■ **Problem details**
For the listing that follows, give again exactly the lines from the one with "analysis of unremarkable" to the one with "staining of human", including both.
[Input data Boundary: Start]
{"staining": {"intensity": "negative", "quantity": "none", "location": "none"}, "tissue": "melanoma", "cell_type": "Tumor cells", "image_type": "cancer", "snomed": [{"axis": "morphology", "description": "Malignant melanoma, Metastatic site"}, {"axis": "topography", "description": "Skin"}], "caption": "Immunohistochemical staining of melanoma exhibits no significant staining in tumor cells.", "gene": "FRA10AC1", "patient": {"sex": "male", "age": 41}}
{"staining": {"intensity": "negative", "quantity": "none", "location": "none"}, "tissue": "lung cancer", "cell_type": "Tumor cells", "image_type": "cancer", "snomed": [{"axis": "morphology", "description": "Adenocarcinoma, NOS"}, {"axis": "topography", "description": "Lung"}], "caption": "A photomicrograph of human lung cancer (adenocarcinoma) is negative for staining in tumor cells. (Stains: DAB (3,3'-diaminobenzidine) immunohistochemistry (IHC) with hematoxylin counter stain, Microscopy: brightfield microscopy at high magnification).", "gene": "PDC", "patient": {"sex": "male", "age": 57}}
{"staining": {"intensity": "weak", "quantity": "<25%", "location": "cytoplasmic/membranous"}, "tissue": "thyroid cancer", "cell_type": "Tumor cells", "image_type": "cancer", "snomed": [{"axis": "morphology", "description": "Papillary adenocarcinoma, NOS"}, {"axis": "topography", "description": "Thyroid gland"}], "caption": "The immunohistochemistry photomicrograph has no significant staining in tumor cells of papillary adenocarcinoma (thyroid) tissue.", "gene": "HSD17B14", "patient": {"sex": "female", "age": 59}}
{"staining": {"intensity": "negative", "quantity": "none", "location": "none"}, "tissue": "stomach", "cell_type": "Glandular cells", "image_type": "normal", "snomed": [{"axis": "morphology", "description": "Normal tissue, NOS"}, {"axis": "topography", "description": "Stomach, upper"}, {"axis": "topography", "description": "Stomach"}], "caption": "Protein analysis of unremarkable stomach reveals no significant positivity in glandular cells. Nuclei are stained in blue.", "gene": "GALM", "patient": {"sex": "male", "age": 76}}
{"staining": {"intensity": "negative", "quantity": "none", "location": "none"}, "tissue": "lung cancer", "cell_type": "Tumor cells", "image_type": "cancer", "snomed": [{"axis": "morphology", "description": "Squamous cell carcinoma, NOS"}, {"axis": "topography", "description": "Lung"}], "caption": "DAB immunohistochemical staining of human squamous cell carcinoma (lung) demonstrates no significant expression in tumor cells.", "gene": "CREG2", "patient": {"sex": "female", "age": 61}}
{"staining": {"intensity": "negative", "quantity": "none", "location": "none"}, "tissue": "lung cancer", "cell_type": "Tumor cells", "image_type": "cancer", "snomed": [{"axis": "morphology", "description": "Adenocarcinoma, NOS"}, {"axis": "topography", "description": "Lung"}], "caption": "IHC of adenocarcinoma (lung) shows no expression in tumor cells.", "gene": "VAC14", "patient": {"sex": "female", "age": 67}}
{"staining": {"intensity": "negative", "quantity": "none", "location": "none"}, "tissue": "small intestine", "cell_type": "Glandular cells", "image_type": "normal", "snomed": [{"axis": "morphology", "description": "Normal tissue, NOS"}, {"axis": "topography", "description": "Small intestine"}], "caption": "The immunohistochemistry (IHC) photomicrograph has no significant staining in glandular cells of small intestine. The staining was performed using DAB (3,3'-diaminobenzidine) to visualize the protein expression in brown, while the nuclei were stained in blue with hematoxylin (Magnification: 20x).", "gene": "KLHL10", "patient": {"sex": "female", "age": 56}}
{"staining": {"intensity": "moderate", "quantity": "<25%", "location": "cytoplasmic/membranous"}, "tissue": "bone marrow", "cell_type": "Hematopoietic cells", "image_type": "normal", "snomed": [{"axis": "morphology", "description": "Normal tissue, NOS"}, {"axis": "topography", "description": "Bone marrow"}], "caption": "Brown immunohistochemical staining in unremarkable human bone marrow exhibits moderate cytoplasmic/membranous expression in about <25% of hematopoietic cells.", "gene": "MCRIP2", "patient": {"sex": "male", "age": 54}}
[Input data Boundary: End]
■ **Finished exercise**
{"staining": {"intensity": "negative", "quantity": "none", "location": "none"}, "tissue": "stomach", "cell_type": "Glandular cells", "image_type": "normal", "snomed": [{"axis": "morphology", "description": "Normal tissue, NOS"}, {"axis": "topography", "description": "Stomach, upper"}, {"axis": "topography", "description": "Stomach"}], "caption": "Protein analysis of unremarkable stomach reveals no significant positivity in glandular cells. Nuclei are stained in blue.", "gene": "GALM", "patient": {"sex": "male", "age": 76}}
{"staining": {"intensity": "negative", "quantity": "none", "location": "none"}, "tissue": "lung cancer", "cell_type": "Tumor cells", "image_type": "cancer", "snomed": [{"axis": "morphology", "description": "Squamous cell carcinoma, NOS"}, {"axis": "topography", "description": "Lung"}], "caption": "DAB immunohistochemical staining of human squamous cell carcinoma (lung) demonstrates no significant expression in tumor cells.", "gene": "CREG2", "patient": {"sex": "female", "age": 61}}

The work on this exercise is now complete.